> _What to do_: Retype every one of the entries below word for word, leaving the pictures out.

##### Records to process

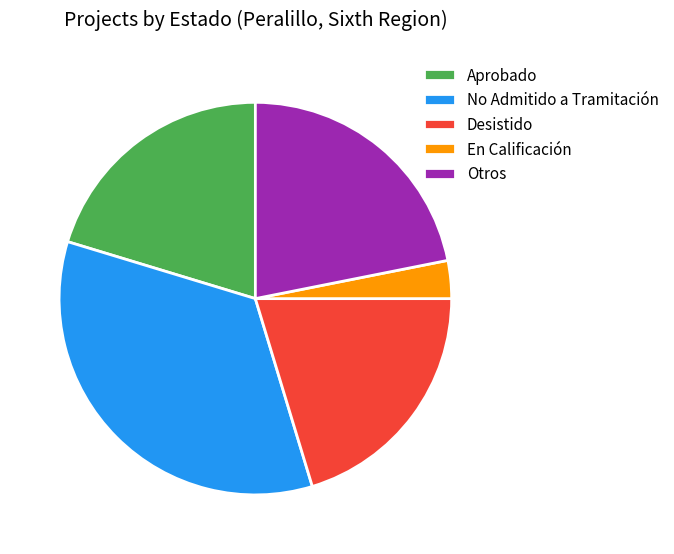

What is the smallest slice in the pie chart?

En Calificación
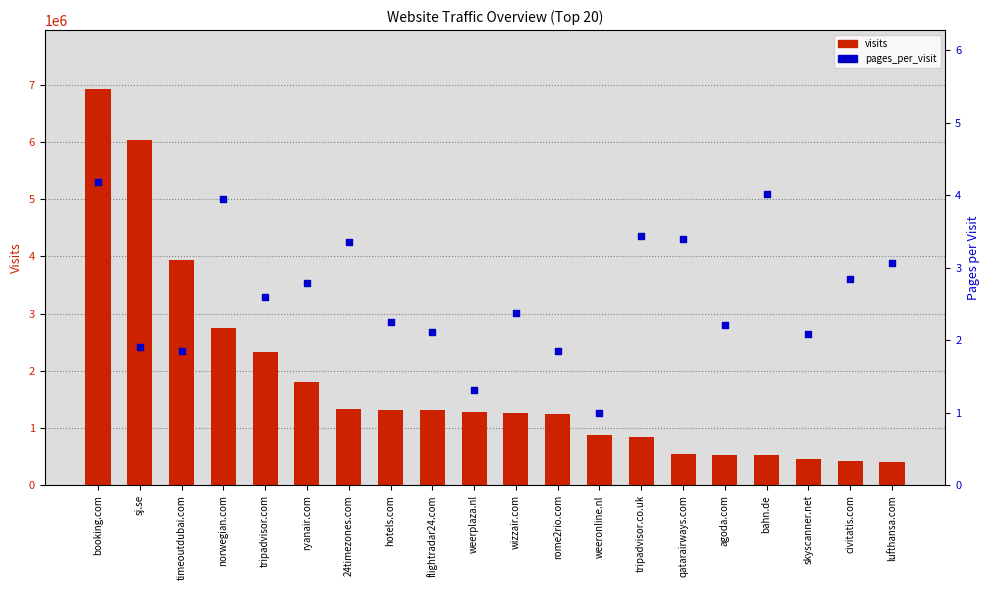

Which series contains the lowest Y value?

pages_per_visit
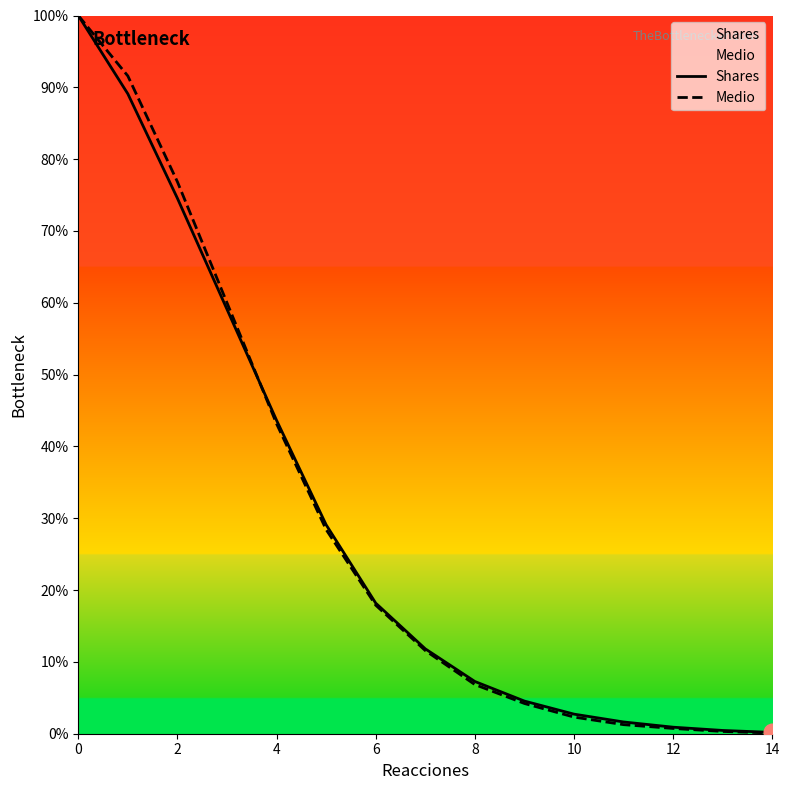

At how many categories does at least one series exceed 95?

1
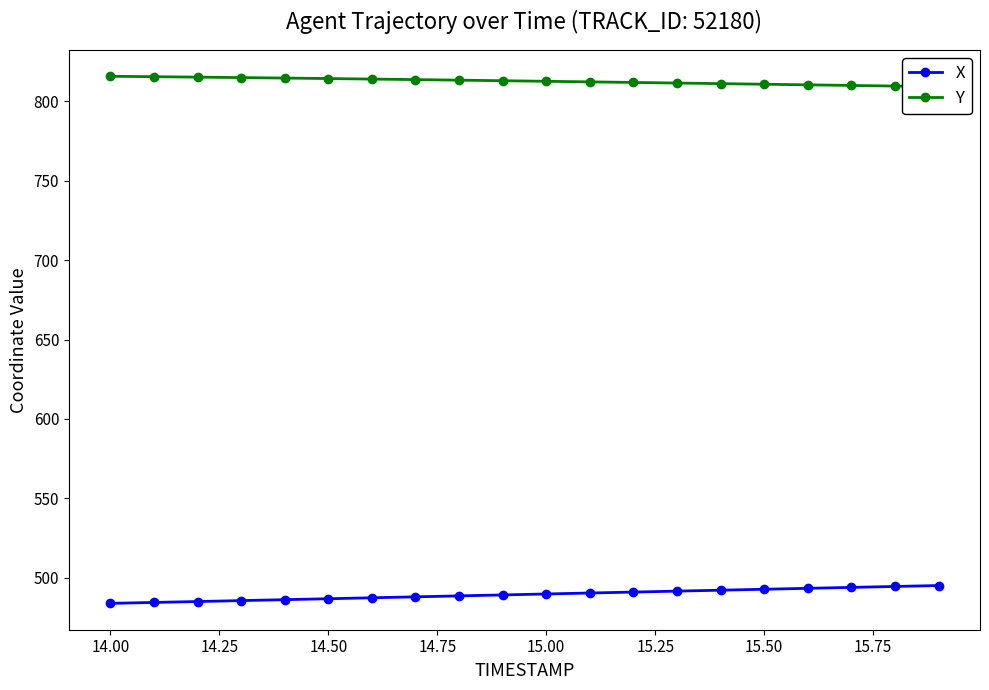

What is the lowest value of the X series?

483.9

##########

> _Task solution_:
What is the smallest slice in the pie chart?

En Calificación

Which series contains the lowest Y value?

pages_per_visit

At how many categories does at least one series exceed 95?

1

What is the lowest value of the X series?

483.9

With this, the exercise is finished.